Listed entries Start Marker

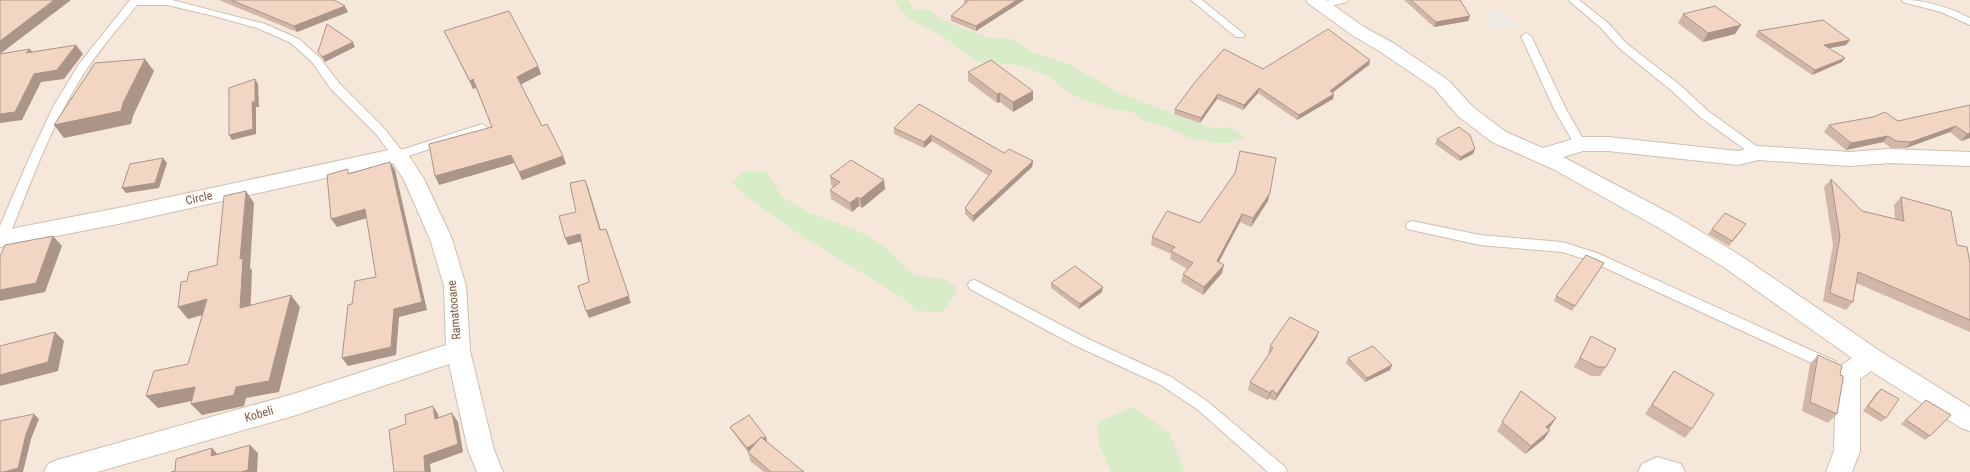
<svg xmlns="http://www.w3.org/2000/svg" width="1970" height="472" font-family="'Roboto Condensed',sans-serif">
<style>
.residential{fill:#f5e8da}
.industrial{fill:#efe9e4}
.green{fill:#d8ecc9}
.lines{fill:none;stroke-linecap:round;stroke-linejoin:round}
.service-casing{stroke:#d1beb0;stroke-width:2}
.minor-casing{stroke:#d1beb0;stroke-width:2}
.service{fill:#fff;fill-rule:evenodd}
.minor{fill:#fff;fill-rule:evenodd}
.wall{fill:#d1b7a8}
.shaded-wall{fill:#aa9588}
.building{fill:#f3d5c3;stroke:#aa9588}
.labels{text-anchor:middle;stroke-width:3;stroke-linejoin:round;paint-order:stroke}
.street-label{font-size:12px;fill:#7a5c4d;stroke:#fffaf3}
</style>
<rect width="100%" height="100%" fill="#fdf6ec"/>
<!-- residential -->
<rect class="residential" x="0" y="0" width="1970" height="472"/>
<!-- industrial -->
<polygon class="industrial" points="1505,11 1518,27 1494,29 1481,13"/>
<!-- green -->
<g class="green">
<polygon points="894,0 908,0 913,9 929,10 940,19 990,38 1013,39 1031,52 1069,64 1121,94 1213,128 1230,127 1245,137 1229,143 1214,143 1190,138 1167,127 1144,121 1132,112 1111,109 1074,96 1046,75 1018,65 976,61 941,35 914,22 899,8"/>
<polygon points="766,171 782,197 810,213 858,231 884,246 914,275 944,279 957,288 956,294 942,312 916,311 906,300 800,235 749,198 732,183 743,172"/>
<polygon points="1133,407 1169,433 1185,472 1112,472 1099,445 1098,422"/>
</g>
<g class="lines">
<defs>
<g id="service">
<path d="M130,0H172L265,24L299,39L320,58L339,83L384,128L401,150L482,124L488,128L486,131L402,158H394L376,134L331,89L312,62L291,43L257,28L214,16L167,5H137C118,29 97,52 81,78C50,128 30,185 8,239L6,242L0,243V226L27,163L53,107L79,64Z"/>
<polygon points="1191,0 1202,0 1245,35 1244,37 1236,37"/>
<polygon points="1330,0 1348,0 1347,2 1322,8 1317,5 1318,3"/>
<polygon points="1568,0 1579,0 1608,23 1627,44 1680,85 1708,111 1762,150 1764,153 1762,156 1754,156 1700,117 1672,91 1619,48 1600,27"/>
<path d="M1902,0C1927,0 1948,7 1970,18V25L1941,12L1903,2Z"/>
<polygon points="1526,33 1531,36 1566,109 1586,144 1584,147 1576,147 1554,109 1521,36"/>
<polygon points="1412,221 1480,235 1562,242 1597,253 1835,361 1837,365 1835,369 1830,371 1825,369 1588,260 1562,252 1480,245 1407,229 1406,226 1407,223"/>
<polygon points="975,280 1084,337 1171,377 1207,401 1285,467 1287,472 1268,472 1197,409 1161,385 1074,345 970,289 968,285 970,281"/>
</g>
<g id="minor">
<polygon points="1306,0 1326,0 1364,27 1393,43 1448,80 1473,107 1506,132 1543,148 1580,137 1608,137 1738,151 1758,146 1849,152 1889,149 1970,152 1970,166 1889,163 1849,166 1758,160 1738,165 1608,151 1583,151 1563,157 1675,216 1738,254 1880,351 1970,407 1970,431 1961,428 1871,371 1860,379 1860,451 1852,472 1826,472 1834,451 1836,374 1839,367 1852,358 1722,266 1659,228 1553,169 1492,142 1459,117 1434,88 1379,51 1352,35 1309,4"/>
<polygon points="398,148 405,150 424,179 452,239 466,286 470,351 494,450 503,472 477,472 468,450 449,364 293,416 97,472 44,472 48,464 57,460 293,394 446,345 444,286 430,239 404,180 393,163 123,223 0,247 0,231 123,207"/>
<polygon points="1657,457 1681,464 1685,472 1638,472 1642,464"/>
</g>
</defs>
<!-- service casing -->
<use href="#service" class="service-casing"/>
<!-- minor casing -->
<use href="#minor" class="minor-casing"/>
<!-- service -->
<use href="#service" class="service"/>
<!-- minor -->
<use href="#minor" class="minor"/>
</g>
<!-- wall -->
<g class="wall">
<polygon points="219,0 334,0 348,12 297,32"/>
<polygon points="964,0 1024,0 976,31 951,21 951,16 965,3 964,3"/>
<polygon points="1404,0 1460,0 1470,16 1468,21 1434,27"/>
<polygon points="1683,14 1741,25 1735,34 1703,42 1678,23"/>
<polygon points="444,31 538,66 541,74 521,84 542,126 563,156 566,164 522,180 514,163 439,185 492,127 476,88 473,89"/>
<polygon points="1758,31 1846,45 1829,48 1842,62 1812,75 1755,36"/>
<polygon points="1370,60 1369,65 1332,93 1333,99 1297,120 1258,93 1243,110 1217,99 1200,123 1174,114 1175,109 1263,69"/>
<polygon points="968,72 1033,100 1013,112 1000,102 997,103 968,81"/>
<polygon points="919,104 1004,153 1033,161 1032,167 973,222 965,214 965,208 989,176 932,141 924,148 894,134 894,128"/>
<polygon points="1970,105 1970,138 1961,141 1950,132 1906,148 1891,148 1883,142 1846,150 1824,132 1829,125 1898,121"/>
<polygon points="1437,139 1473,154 1459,161 1435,144"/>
<polygon points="830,176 885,189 862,208 859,206 852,212 831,199 830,190 833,187 831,185"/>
<polygon points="1831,179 1862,211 1895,219 1894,205 1901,197 1957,245 1970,264 1970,332 1856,283 1853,302 1846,310 1823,301 1833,245 1824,187"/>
<polygon points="1268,201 1251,227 1240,222 1219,262 1222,273 1203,295 1181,282 1183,274 1187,269 1170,259 1171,254 1151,245 1152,237"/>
<polygon points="1712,229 1743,229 1729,246 1708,234"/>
<polygon points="1604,263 1572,311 1554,301 1556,296"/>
<polygon points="1051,283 1102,292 1079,309 1051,288"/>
<polygon points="1319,332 1316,339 1275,401 1269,398 1267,400 1248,390 1250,382 1269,354 1268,353 1270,346"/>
<polygon points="1591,336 1606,367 1600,376 1591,376 1574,367 1586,345"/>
<polygon points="1818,355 1840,375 1837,414 1828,423 1802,411 1810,364"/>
<polygon points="1348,358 1392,365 1390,370 1365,382 1346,363"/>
<polygon points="1674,371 1692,429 1685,438 1645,414 1667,380"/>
<polygon points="1881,389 1886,418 1881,422 1863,411 1876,393"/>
<polygon points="1521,391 1556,418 1550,427 1548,429 1550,430 1544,439 1525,454 1497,431"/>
<polygon points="1926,400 1930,436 1925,440 1901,424"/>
<polygon points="730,427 766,437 767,441 767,442 804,472 764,472 750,461 748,452 732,431"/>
</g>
<!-- shaded-wall -->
<g class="shaded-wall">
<polygon points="54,0 71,0 0,54 0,41"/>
<polygon points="1017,0 1024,0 976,31 976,26"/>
<polygon points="345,6 348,12 297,32 294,26"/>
<polygon points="1470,16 1468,21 1434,27 1436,22"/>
<polygon points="1741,25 1735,34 1703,42 1708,33"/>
<polygon points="1850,40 1846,45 1820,50 1824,45"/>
<polygon points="353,42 355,47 325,62 322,57"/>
<polygon points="76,45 83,54 64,79 41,82 22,120 0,123 0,114 34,74"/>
<polygon points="30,49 37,58 26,53"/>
<polygon points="1845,58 1842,62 1812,75 1815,70"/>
<polygon points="145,59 154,71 133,116 131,124 64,138 54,125 123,103"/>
<polygon points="1370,60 1369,65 1328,96 1330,91"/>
<polygon points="538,66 541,74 520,85 517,77"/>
<polygon points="255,79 258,84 259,107 256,107 256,134 232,140 229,135 252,102"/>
<polygon points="473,79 476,87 473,89 470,81"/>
<polygon points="1259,88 1258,93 1243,110 1244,105"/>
<polygon points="1033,91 1033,100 1013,112 1013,102"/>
<polygon points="1000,93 1000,102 997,103 997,94"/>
<polygon points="1218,94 1217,99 1200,123 1201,118"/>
<polygon points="1334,94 1333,99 1297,120 1299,115"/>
<polygon points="1956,126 1950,132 1906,148 1911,142"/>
<polygon points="1970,133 1970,138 1961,141 1967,134"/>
<polygon points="931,135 932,141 924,148 924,142"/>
<polygon points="1888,136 1883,142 1846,150 1851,143"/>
<polygon points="1475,149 1473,154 1459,161 1461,157"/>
<polygon points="511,155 514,163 439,185 435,176"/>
<polygon points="563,156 566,164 522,180 519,172"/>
<polygon points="163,158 167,163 159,188 126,193 122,188"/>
<polygon points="1033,161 1032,167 973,222 973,216"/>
<polygon points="390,162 395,170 427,310 399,317 396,355 348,366 342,358 391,347"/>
<polygon points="585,180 588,187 603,237 600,230"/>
<polygon points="884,180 885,189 862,208 860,199"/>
<polygon points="246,191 254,203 250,268 252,270 250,320 240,308 240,259"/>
<polygon points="1270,193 1268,201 1251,227 1253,218"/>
<polygon points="858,197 859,206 852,212 850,203"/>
<polygon points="365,209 370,217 337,227 331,219"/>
<polygon points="1242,214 1240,222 1215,269 1217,261"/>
<polygon points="606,229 631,303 589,318 586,311"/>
<polygon points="580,234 583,241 568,245 565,238"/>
<polygon points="53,236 62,246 45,292 0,301 0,290"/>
<polygon points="1224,265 1222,273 1203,295 1204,287"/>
<polygon points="1103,287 1102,292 1079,309 1080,304"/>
<polygon points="291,295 300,307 279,392 246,398 244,406 202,415 191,404 236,387"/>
<polygon points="207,299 217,311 188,319 178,307"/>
<polygon points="55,332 64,341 58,371 0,386 0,375"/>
<polygon points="1319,332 1316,339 1275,401 1277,394"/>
<polygon points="1392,365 1390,370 1365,382 1367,378"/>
<polygon points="195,387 206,398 158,408 146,396"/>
<polygon points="1272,390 1269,398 1267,400 1270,393"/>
<polygon points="433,406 438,414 441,428 435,419"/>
<polygon points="452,413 458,422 463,452 430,464 431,472 425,472 424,456"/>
<polygon points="34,414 39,419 31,439 23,472 4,472 26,434"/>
<polygon points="1556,418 1550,427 1540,436 1546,427"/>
<polygon points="1550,430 1544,439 1525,454 1531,446"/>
<polygon points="766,437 767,441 749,453 747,448"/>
<polygon points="250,445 258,453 257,472 241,472"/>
<polygon points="212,448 220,457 211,456"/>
</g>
<!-- building -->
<g class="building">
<polygon points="0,0 54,0 0,41"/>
<polygon points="231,0 334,0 345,6 294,26"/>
<polygon points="968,0 1017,0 976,26 951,16 969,0"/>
<polygon points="1411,0 1460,0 1470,16 1436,22"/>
<polygon points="1715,6 1741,25 1708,33 1683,14"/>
<polygon points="509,11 538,66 517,77 542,126 547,124 563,156 519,172 511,155 435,176 429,144 492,127 473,79 470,81 444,31"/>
<polygon points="1823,20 1850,40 1824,45 1845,58 1815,70 1758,31"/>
<polygon points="327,24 353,42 322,57 318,52"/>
<polygon points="1328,29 1370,60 1330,91 1334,94 1299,115 1259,88 1244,105 1218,94 1201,118 1175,109 1195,82 1224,49 1263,69"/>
<polygon points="76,45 57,70 34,74 15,112 0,114 0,54 30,49 26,53"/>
<polygon points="145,59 123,103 121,111 54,125 95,63"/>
<polygon points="991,60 1033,91 1013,102 1000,93 997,94 968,72"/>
<polygon points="255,79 255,102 252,102 253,129 229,135 229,88"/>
<polygon points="919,104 1004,153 1009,149 1033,161 973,216 965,208 992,171 931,135 924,142 894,128"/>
<polygon points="1970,105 1970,133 1967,134 1956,126 1911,142 1896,141 1888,136 1851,143 1829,125 1873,117 1885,112 1898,121"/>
<polygon points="1459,127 1470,135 1475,149 1461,157 1437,139"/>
<polygon points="1240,151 1276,158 1270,193 1253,218 1242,214 1217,261 1224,265 1204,287 1183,274 1193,263 1171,251 1175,247 1152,237 1167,211 1200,223 1235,173"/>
<polygon points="163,158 155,183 122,188 130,164"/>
<polygon points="851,160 884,180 860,199 858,197 850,203 830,190 840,182 830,176"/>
<polygon points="390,162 422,302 394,309 391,347 342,358 348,305 352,304 355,281 376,277 365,209 331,219 327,175 348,169 348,174"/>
<polygon points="1831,179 1862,211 1904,221 1901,197 1951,211 1957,245 1967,247 1970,264 1970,320 1858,272 1853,302 1830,293 1840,237"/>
<polygon points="585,180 600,230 606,229 629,296 586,311 578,286 589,282 580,234 565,238 559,216 576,212 570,183"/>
<polygon points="246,191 240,259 243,258 240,308 291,295 269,381 236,387 234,395 191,404 195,387 146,396 154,371 188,364 207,299 178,307 181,282 187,281 189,272 217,265 224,196"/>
<polygon points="1725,213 1746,224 1732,241 1712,229"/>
<polygon points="53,236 36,283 0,290 0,257 5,245"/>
<polygon points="1586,255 1604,263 1575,306 1556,296"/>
<polygon points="1075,266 1103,287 1080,304 1051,283"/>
<polygon points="1290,317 1319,332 1277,394 1272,390 1270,393 1250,382 1273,348 1270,346"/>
<polygon points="55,332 48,362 0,375 0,346"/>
<polygon points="1591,336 1616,349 1606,367 1598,367 1580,358"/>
<polygon points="1373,346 1392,365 1367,378 1348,358"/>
<polygon points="1818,355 1842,366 1840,375 1843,376 1843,379 1837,414 1810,402"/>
<polygon points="1674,371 1714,394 1692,429 1652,405"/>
<polygon points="1881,389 1899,399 1886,418 1868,406"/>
<polygon points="1521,391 1556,418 1546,427 1550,430 1531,446 1502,422"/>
<polygon points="1926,400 1951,415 1930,436 1906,420"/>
<polygon points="433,406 435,419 452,413 458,444 424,456 425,472 394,472 389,430 406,424 405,415"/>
<polygon points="34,414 26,434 18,468 4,472 0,472 0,421"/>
<polygon points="749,415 766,437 763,438 761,437 755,443 747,448 730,427"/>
<polygon points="761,437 804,472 771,472 748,452"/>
<polygon points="250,445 248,470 241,472 171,472 175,471 176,459 212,448 211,456"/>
</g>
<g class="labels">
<!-- street labels -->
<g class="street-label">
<text transform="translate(199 198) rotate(-12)" y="4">Circle</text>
<text transform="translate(454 310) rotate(-95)" y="4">Ramatooane</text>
<text transform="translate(259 414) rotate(-16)" y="4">Kobeli</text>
</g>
</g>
</svg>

Listed entries End Marker

◆ Exercise goal
Which lines of the records contain the word "rule"? Copy each of them.

◆ Solution to the exercise
.service{fill:#fff;fill-rule:evenodd}
.minor{fill:#fff;fill-rule:evenodd}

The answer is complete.